*Exercise instructions*.
Can you give every line of text in the records below as a numbered list, skipping any blank lines and leaving the pictures out?

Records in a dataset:
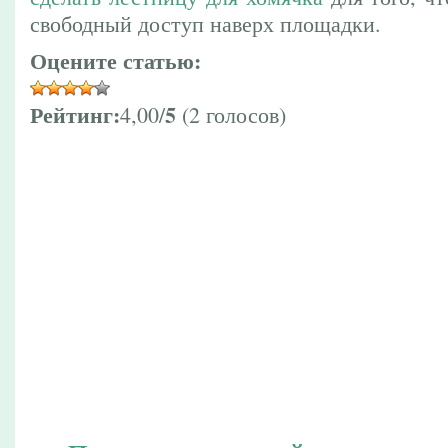
свободный доступ наверх площадки.
Оцените статью:
Рейтинг:
5
4,00/
(2 голосов)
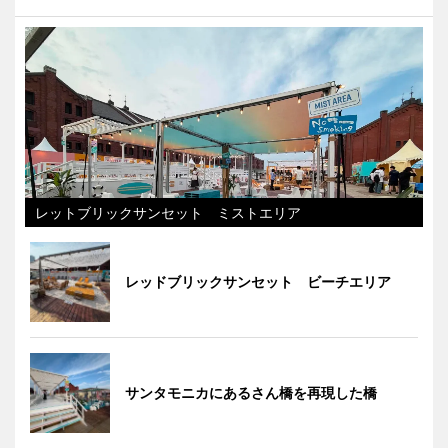
レットブリックサンセット ミストエリア
レッドブリックサンセット ビーチエリア
サンタモニカにあるさん橋を再現した橋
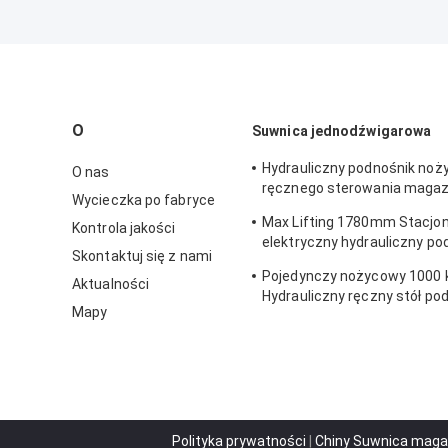
O
Suwnica jednodźwigarowa
Hydrauliczny podnośnik noż
O nas
ręcznego sterowania maga
Wycieczka po fabryce
Certyfikat CE
Max Lifting 1780mm Stacjo
Kontrola jakości
elektryczny hydrauliczny po
Skontaktuj się z nami
nożycowy AC380v
Pojedynczy nożycowy 1000 
Aktualności
Hydrauliczny ręczny stół po
Mapy
nożycowy Odporny na rdzę
Polityka prywatności
|
Chiny Suwnica maga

*Output for this task*.
1. свободный доступ наверх площадки.
2. Оцените статью:
3. Рейтинг:
4. 5
5. 4,00/
6. (2 голосов)
7. レットブリックサンセット ミストエリア
8. レッドブリックサンセット ビーチエリア
9. サンタモニカにあるさん橋を再現した橋
10. O
11. Suwnica jednodźwigarowa
12. Hydrauliczny podnośnik noż
13. O nas
14. ręcznego sterowania maga
15. Wycieczka po fabryce
16. Certyfikat CE
17. Max Lifting 1780mm Stacjo
18. Kontrola jakości
19. elektryczny hydrauliczny po
20. Skontaktuj się z nami
21. nożycowy AC380v
22. Pojedynczy nożycowy 1000 
23. Aktualności
24. Hydrauliczny ręczny stół po
25. Mapy
26. nożycowy Odporny na rdzę
27. Polityka prywatności
28. |
29. Chiny Suwnica maga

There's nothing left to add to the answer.